Dataset:
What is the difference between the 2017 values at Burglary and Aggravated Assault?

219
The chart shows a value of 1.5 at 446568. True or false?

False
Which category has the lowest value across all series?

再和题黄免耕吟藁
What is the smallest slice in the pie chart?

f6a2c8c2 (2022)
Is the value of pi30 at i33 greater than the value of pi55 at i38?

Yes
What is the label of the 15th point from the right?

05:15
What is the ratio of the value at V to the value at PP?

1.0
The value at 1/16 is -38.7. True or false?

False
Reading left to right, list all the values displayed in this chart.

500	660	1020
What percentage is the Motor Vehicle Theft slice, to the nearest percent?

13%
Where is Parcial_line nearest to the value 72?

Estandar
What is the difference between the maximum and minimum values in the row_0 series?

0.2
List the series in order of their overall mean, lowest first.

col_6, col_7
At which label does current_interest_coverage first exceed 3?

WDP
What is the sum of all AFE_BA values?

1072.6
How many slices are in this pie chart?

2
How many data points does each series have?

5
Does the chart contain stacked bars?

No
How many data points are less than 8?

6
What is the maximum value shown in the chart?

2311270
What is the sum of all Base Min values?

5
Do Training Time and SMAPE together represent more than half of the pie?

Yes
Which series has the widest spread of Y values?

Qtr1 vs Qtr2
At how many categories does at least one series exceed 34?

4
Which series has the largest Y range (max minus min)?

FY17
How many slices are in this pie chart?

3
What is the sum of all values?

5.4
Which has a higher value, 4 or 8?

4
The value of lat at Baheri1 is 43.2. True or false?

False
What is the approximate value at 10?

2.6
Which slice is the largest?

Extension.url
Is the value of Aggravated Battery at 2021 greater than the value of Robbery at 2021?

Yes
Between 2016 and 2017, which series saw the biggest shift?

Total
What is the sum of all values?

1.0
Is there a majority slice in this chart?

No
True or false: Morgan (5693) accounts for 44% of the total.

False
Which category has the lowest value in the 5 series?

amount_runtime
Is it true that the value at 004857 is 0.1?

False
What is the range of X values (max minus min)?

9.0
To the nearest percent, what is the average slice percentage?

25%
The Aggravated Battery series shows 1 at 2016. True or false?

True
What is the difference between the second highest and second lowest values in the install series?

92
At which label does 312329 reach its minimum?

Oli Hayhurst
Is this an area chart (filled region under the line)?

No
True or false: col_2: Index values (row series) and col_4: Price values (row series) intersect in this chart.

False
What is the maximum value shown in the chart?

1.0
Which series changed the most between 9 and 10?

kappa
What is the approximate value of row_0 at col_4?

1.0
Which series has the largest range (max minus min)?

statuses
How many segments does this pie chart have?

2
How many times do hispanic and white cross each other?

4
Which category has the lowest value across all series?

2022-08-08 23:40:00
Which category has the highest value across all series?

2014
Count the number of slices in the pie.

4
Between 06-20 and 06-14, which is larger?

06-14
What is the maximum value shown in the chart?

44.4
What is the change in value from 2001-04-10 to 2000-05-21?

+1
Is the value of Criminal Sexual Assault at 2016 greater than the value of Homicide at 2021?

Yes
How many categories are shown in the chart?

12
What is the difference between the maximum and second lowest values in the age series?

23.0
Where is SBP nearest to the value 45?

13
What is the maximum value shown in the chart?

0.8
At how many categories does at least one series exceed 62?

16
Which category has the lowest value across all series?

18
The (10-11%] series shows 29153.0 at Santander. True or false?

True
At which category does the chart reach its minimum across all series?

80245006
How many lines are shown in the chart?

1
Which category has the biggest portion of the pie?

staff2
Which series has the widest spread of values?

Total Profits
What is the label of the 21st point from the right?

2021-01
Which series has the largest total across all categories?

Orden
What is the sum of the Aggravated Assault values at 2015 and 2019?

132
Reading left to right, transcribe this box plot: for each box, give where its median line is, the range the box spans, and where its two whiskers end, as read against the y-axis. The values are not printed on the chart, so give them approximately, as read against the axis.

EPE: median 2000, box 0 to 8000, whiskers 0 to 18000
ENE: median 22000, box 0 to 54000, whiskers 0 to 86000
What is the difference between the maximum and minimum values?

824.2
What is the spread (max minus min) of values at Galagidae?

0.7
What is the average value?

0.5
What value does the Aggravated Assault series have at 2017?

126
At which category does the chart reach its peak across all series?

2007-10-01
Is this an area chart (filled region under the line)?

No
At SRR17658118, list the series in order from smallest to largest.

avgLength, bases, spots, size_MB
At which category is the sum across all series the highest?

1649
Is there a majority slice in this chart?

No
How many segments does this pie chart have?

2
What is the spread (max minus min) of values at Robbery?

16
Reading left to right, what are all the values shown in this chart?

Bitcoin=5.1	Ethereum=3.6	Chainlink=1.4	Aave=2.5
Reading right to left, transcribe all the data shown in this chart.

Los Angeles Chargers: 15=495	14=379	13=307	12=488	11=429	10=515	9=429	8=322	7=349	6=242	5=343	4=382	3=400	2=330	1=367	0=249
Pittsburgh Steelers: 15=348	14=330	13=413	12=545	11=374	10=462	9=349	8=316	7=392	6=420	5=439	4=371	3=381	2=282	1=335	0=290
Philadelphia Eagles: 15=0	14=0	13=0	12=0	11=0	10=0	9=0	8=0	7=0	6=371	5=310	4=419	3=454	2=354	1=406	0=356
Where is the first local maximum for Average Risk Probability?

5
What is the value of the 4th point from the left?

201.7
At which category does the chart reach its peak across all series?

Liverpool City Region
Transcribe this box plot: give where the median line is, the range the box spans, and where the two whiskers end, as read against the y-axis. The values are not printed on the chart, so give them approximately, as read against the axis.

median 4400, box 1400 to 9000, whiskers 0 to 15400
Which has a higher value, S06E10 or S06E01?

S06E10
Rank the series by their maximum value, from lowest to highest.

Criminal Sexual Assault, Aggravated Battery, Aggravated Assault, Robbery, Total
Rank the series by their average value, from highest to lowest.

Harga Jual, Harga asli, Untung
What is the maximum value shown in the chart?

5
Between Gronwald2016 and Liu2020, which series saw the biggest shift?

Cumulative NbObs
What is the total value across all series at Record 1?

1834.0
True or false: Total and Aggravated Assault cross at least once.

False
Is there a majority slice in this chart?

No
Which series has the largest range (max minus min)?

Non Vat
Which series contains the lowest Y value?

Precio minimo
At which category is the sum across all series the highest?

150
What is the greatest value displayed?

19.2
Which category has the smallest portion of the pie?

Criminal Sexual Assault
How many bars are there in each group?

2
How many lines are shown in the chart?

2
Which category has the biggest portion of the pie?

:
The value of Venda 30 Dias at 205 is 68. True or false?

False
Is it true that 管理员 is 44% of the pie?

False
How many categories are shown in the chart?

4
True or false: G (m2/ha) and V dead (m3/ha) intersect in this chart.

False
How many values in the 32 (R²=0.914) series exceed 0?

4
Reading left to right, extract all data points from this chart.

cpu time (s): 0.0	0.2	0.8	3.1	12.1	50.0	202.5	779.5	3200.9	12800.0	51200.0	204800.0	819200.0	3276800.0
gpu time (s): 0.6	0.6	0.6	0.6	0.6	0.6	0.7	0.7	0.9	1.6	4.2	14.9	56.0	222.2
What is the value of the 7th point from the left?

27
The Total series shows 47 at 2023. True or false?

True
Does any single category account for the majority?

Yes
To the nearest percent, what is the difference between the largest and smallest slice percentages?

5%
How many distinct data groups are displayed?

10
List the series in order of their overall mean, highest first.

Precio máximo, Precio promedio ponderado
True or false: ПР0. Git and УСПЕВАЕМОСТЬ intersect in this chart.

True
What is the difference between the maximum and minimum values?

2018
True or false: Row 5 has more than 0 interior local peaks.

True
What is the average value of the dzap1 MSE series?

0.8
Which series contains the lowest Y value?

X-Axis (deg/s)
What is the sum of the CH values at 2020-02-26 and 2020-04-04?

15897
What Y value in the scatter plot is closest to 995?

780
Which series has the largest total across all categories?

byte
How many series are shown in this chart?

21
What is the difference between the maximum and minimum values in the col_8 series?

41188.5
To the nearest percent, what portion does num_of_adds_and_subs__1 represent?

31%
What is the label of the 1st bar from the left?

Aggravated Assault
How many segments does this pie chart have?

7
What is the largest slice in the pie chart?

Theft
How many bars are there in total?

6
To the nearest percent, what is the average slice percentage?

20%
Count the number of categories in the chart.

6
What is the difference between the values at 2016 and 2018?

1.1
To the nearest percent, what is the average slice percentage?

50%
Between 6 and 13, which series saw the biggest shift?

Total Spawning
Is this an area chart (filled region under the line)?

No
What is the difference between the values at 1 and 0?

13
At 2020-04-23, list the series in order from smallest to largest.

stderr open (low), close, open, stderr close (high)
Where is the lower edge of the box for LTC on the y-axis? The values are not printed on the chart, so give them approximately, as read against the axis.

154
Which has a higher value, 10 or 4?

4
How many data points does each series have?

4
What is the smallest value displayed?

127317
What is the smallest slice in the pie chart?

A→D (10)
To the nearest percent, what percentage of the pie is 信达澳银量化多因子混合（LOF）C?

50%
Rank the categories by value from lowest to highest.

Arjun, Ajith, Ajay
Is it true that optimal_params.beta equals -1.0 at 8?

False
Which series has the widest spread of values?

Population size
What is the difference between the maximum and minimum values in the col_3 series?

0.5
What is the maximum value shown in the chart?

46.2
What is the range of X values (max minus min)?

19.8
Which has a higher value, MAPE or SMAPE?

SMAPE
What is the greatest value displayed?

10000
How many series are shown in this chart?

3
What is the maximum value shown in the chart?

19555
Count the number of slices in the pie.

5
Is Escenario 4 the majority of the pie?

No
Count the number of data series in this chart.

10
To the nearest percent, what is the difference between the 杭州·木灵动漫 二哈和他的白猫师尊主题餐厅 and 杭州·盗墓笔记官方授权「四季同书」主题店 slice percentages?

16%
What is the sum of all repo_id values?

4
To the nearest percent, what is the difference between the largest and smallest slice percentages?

Prompt: Copy the material above word for word, starting at the line that contains "median 4400, box" and stopping after the line that contains "The Total series".

Your response:
median 4400, box 1400 to 9000, whiskers 0 to 15400
Which has a higher value, S06E10 or S06E01?

S06E10
Rank the series by their maximum value, from lowest to highest.

Criminal Sexual Assault, Aggravated Battery, Aggravated Assault, Robbery, Total
Rank the series by their average value, from highest to lowest.

Harga Jual, Harga asli, Untung
What is the maximum value shown in the chart?

5
Between Gronwald2016 and Liu2020, which series saw the biggest shift?

Cumulative NbObs
What is the total value across all series at Record 1?

1834.0
True or false: Total and Aggravated Assault cross at least once.

False
Is there a majority slice in this chart?

No
Which series has the largest range (max minus min)?

Non Vat
Which series contains the lowest Y value?

Precio minimo
At which category is the sum across all series the highest?

150
What is the greatest value displayed?

19.2
Which category has the smallest portion of the pie?

Criminal Sexual Assault
How many bars are there in each group?

2
How many lines are shown in the chart?

2
Which category has the biggest portion of the pie?

:
The value of Venda 30 Dias at 205 is 68. True or false?

False
Is it true that 管理员 is 44% of the pie?

False
How many categories are shown in the chart?

4
True or false: G (m2/ha) and V dead (m3/ha) intersect in this chart.

False
How many values in the 32 (R²=0.914) series exceed 0?

4
Reading left to right, extract all data points from this chart.

cpu time (s): 0.0	0.2	0.8	3.1	12.1	50.0	202.5	779.5	3200.9	12800.0	51200.0	204800.0	819200.0	3276800.0
gpu time (s): 0.6	0.6	0.6	0.6	0.6	0.6	0.7	0.7	0.9	1.6	4.2	14.9	56.0	222.2
What is the value of the 7th point from the left?

27
The Total series shows 47 at 2023. True or false?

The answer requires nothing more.